Werkgevers in de techniek, de ICT, de zorg en het onderwijs zullen de komende zes jaar veel moeite moeten doen om goed personeel te vinden.
Dat blijkt uit het maandag gepubliceerde rapport ”De arbeidsmarkt naar opleiding en beroep tot 2022” van het Researchcentrum voor Onderwijs en Arbeidsmarkt (ROA) van Maastricht University.
Het ROA stelt dat tot 2022 het aantal werkenden in Nederland met ongeveer 520.000 zal groeien: een werkgelegenheidsgroei van gemiddeld 1 procent per jaar.
Hbo’ers en wo’ers hebben tot 2022 de beste arbeidsmarktperspectieven: zij komen het snelst aan een baan.
Voor afgestudeerden met een opleiding in de techniek of zorg zijn de arbeidsmarktperspectieven (zeer) goed op alle niveaus, van mbo tot wo.
De grootste werkgelegenheidsgroei wordt verwacht voor de zorg, groothandel, specialistische zakelijke dienstverlening, en de bouwnijverheid.

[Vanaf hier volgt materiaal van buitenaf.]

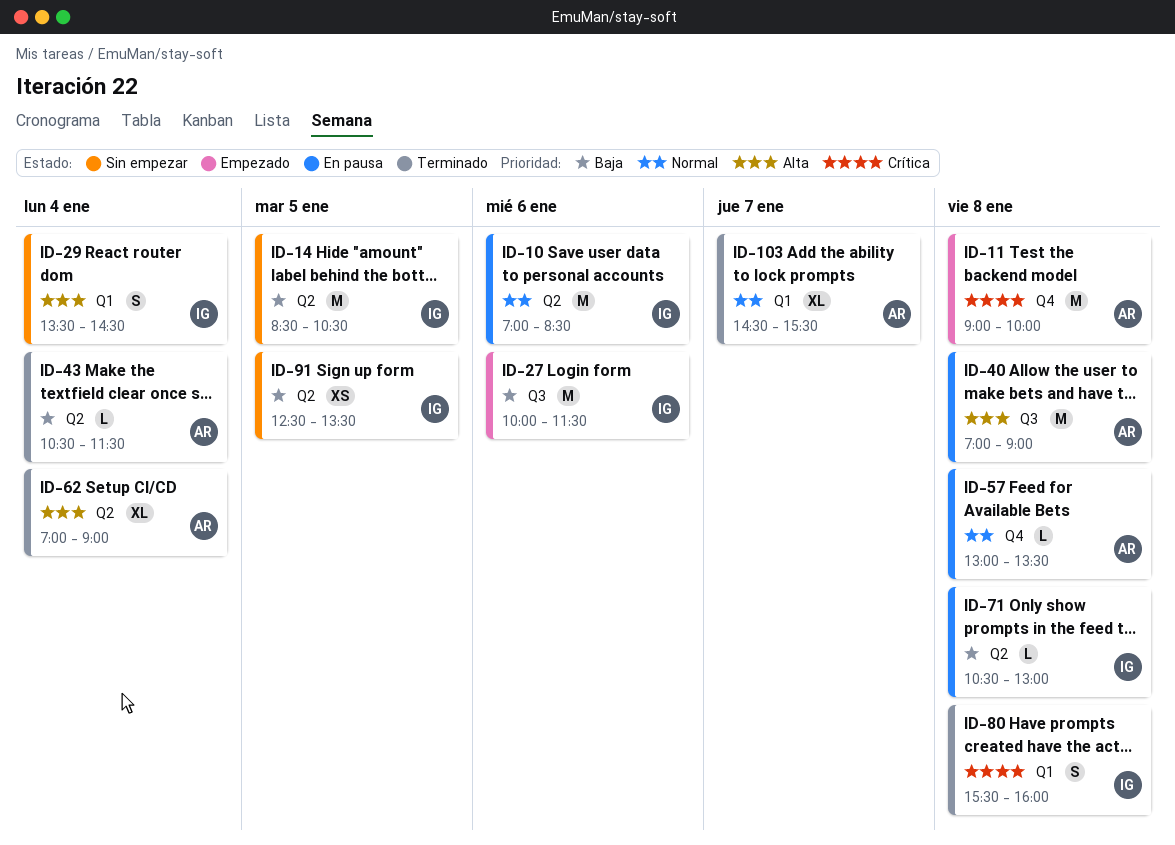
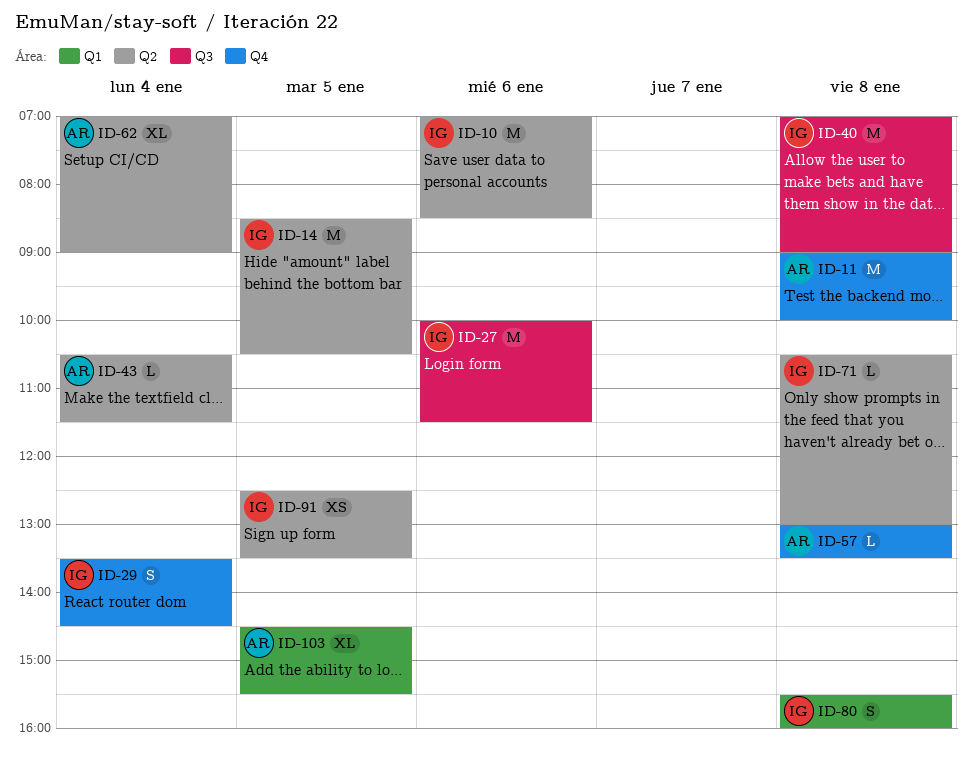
ID-29, label: Q1 -> Q4
ID-40, owner: AR -> IG
ID-103, day: Jan 7 -> Jan 5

De economische groei, vooral in de bouw, voedt de vraag naar technisch geschoold personeel.
Ook het vinden van leerkrachten in het basisonderwijs, waarvoor de behoefte aan vervanging van vertrekkend personeel groot is, wordt moeilijk.
De onderzoeksresultaten van het ROA onderstrepen dat het voor jongeren „cruciaal” is om bij hun studiekeuze „niet alleen hun hart te volgen”, aldus Chris Baggerman, coördinator arbeidsvoorwaardenbeleid bij vakorganisatie RMU, vanmorgen. „Ze moeten ook nadrukkelijk kijken naar hun arbeidsmarktkansen: wat zijn mijn carrièreperspectieven?”
De grootste uitdaging de komende jaren is of de beroepskeuze van jongeren aansluit bij de vraag in de verschillende sectoren, zei Baggerman verder.